- Film poster
- Italian: È stato il figlio
- Directed by: Daniele Ciprì
- Written by: Roberto Alajmo; Daniele Ciprì; Massimo Gaudioso; Miriam Rizzo;
- Produced by: Alessandra Acciai Giorgio Magliulo
- Starring: Toni Servillo
- Cinematography: Daniele Ciprì
- Release date: 1 September 2012 (Venice);
- Running time: 90 minutes
- Country: Italy
- Language: Italian

= It Was the Son =

2012 film

It Was the Son (È stato il figlio) is a 2012 Italian comedy-drama film directed by Daniele Ciprì. The film was selected to compete for the Golden Lion at the 69th Venice International Film Festival, where Ciprì won the Osella for Best Cinematography.

== Premise ==
The main story unfolds within the frame story of an older man waiting to pay bills at a post office in Palermo, who captivates his listeners by promising to tell the story of a boy who killed his father over a scratched car.
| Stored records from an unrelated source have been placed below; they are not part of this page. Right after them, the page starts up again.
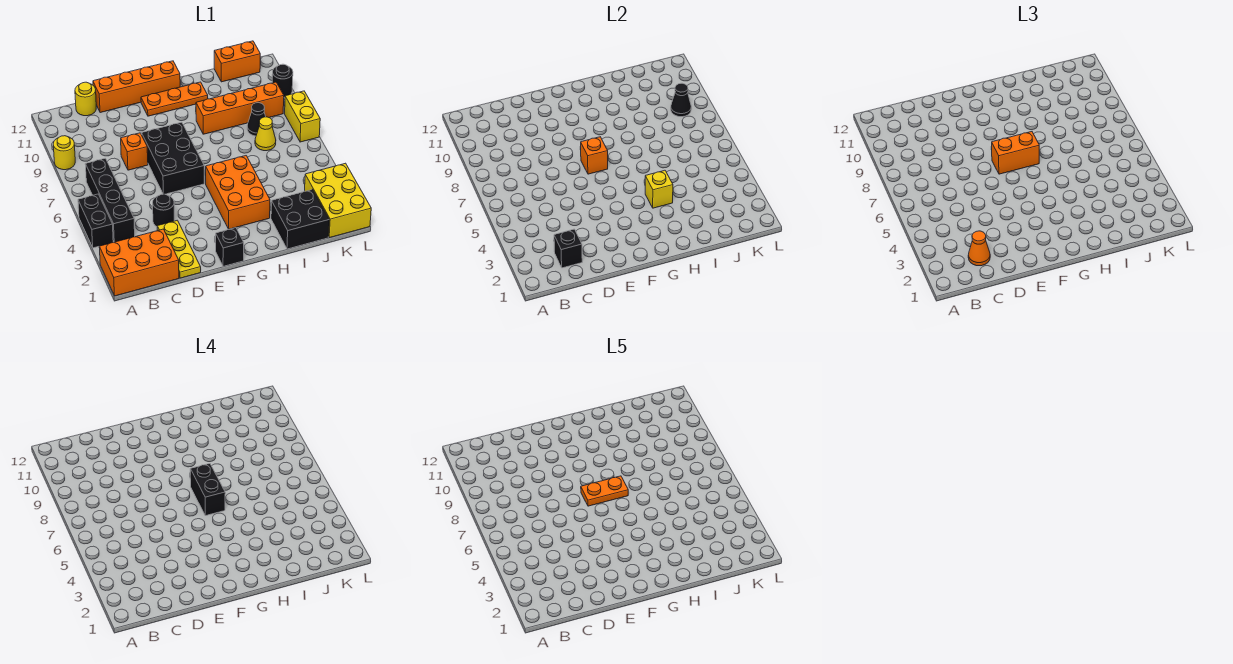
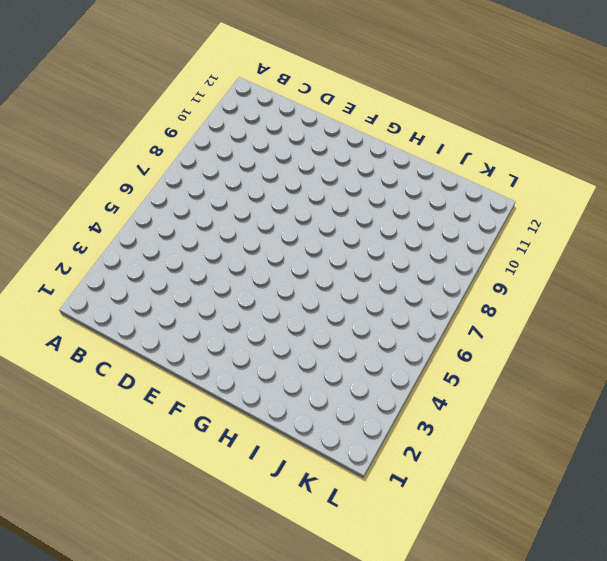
none -> orange 2x3 brick [99,229,179,296]
none -> black 1x2 brick [78,194,113,248]
none -> yellow 1x1 round brick [53,136,75,170]

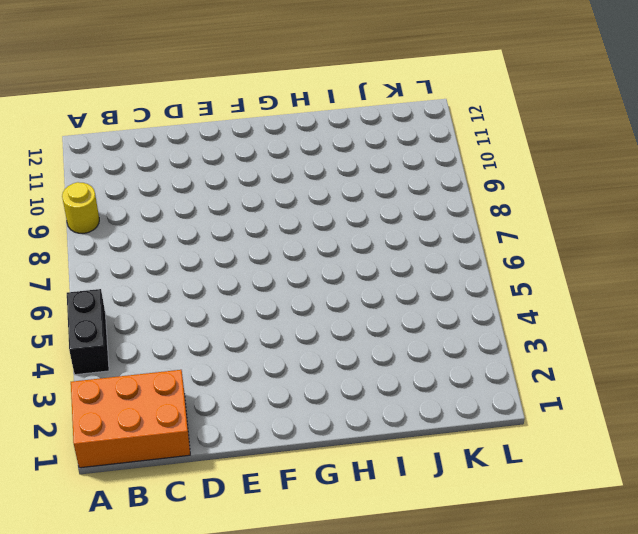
none -> black 1x4 brick [85,158,135,242]
none -> yellow 1x1 round brick [75,82,96,116]
none -> yellow 1x3 plate [157,220,201,278]

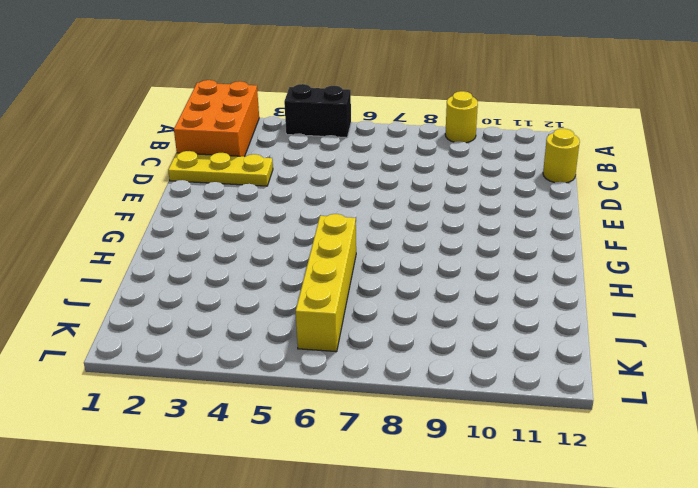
yellow 1x4 brick [296,214,356,352] -> none
none -> black 1x4 brick [85,158,135,242]
none -> black 1x1 round brick [153,194,174,227]
none -> orange 1x1 brick [121,133,148,170]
Nicola Ciraulo is a father (Toni Servillo as Nicola Ciraulo) trying to teach his son (Alfredo Castro as Busu) the basics of his maritime salvage / scavenging business. Soon thereafter, Nicola's daughter is killed by mafioso. This murder entitles the family to compensation for their loss, which brings out their greed and begins the central conflict of the story.

== Cast ==
- Toni Servillo as Nicola Ciraulo
- Giselda Volodi as Loredana Ciraulo
- Alfredo Castro as Busu
- Fabrizio Falco as Tancredi Ciraulo
- Aurora Quattrocchi as Nonna Rosa

== Reception ==

Variety called it "an annoying parody of an Italo pic" and stated that it diminished Italy's international filmmaking reputation. The Hollywood Reporter said that the film "has curiosity value, but it ends up feeling too flat and bleak."